Texte fourni:
........

6) A______ a formé recours contre cette décision par acte expédié le 17 mai 2022 à la chambre administrative de la Cour de justice (ci-après : la chambre administrative). Elle a conclu à l'annulation de ladite décision, à la révocation de la sanction d'exclusion, subsidiairement à ce qu'il soit dit qu'elle ne soit exclue des marchés publics que pour une durée n'excédant pas quatre mois.

Le département avait violé l'art. 13 LTN. S'il n'était pas contesté que M. B______, en sa qualité d'associé gérant, faisait l'objet d'une condamnation entrée en force relevant du non-respect d'une obligation en matière d'autorisation prévue dans la législation sur les étrangers, la troisième condition de cette disposition, à savoir l'exigence du seuil de gravité important, n'était pas réalisée vu les circonstances du cas d'espèce. En effet, deux des trois ressortissants kosovars concernés par l'ordonnance pénale du 27 août 2020 n'étaient pas ses employés, mais ceux de sa sous-traitante à laquelle elle avait confié l'exécution d'une partie des travaux. Le troisième lui avait garanti qu'il était frontalier et disposait d'une autorisation de travail, soit un permis G, qu'il lui avait présenté. Dans la mesure où le contrôle sur le chantier en cause avait eu lieu deux jours après l'engagement de cet ouvrier, la totalité des démarches administratives, en cours, n'avait pas encore pu être effectuée par M. B______. Ainsi, ce dernier n'avait aucunement eu l'intention d'enfreindre les prescriptions légales en matière d'emploi.

Une exclusion des marchés publics aurait des conséquences désastreuses pour elle, dans la mesure où elle figurait dans la liste publique du secrétariat d'État à l'économie (ci-après : SECO). En effet, il était usuel que ses partenaires contractuels et clients se réfèrent à ladite liste avant de conclure une affaire. Sa survie économique serait donc très largement compromise.

Référence étant faite à des arrêts de la chambre de céans, l'exclusion de seize mois était manifestement disproportionnée.

7) Le département a conclu, le 21 juin 2022, au rejet du recours.

........

Consigne:
Reprenez le passage du texte sur le recours contre l'exclusion des marchés publics qui commence aux mots "6) A______ a formé" et s'arrête après "pas quatre mois.", en renommant "chambre administrative" en "chambre de droit public".

Données à examiner:
........

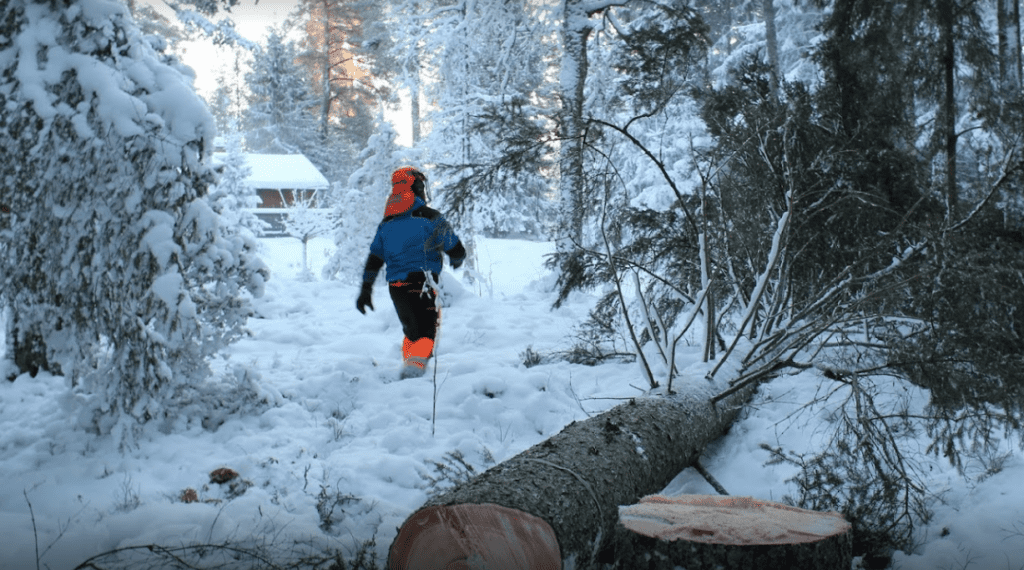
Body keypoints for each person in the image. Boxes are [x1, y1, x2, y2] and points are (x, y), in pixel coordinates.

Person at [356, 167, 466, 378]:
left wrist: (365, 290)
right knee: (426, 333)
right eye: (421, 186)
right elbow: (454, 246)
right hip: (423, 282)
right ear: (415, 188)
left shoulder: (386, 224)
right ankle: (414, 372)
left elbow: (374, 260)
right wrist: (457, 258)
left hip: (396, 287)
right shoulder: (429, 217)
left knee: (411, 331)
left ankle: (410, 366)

........

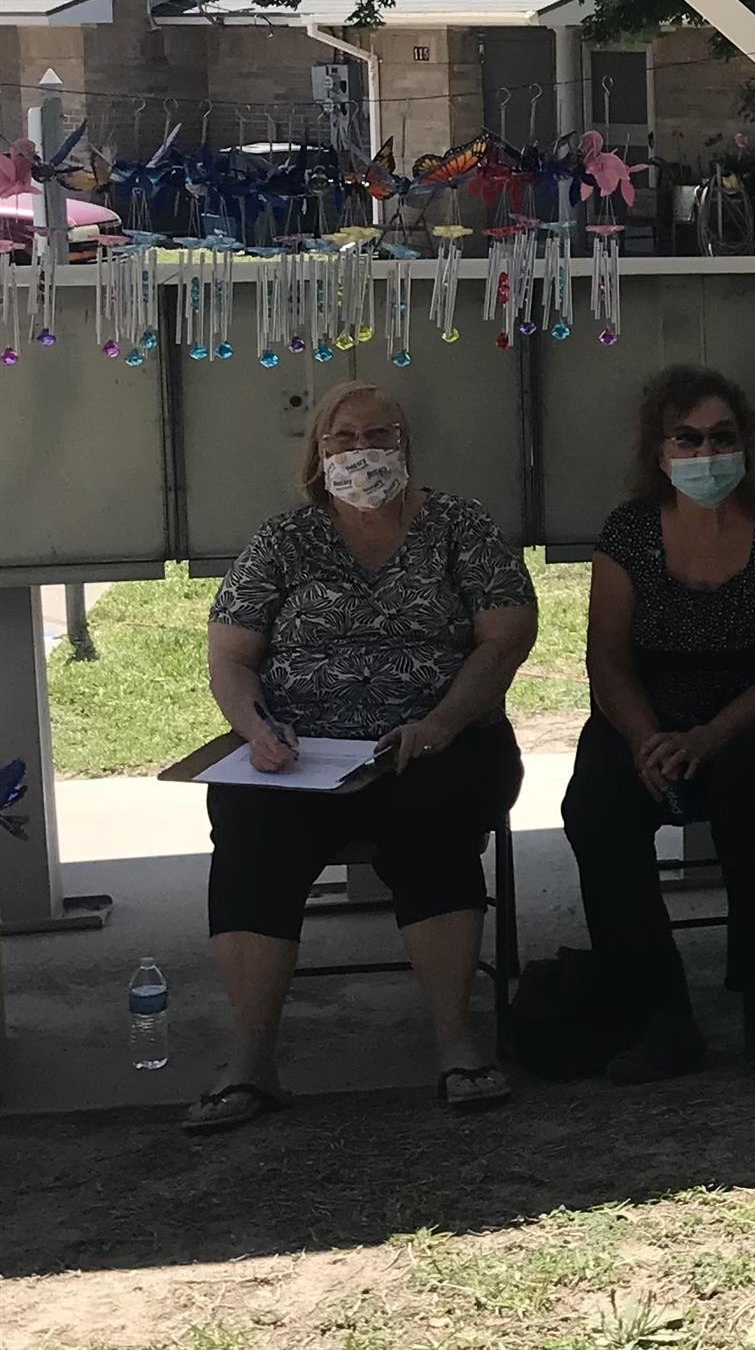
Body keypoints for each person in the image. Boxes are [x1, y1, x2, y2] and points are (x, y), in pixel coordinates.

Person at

........

Corrigé:
6) A______ a formé recours contre cette décision par acte expédié le 17 mai 2022 à la chambre de droit public de la Cour de justice (ci-après : la chambre de droit public). Elle a conclu à l'annulation de ladite décision, à la révocation de la sanction d'exclusion, subsidiairement à ce qu'il soit dit qu'elle ne soit exclue des marchés publics que pour une durée n'excédant pas quatre mois.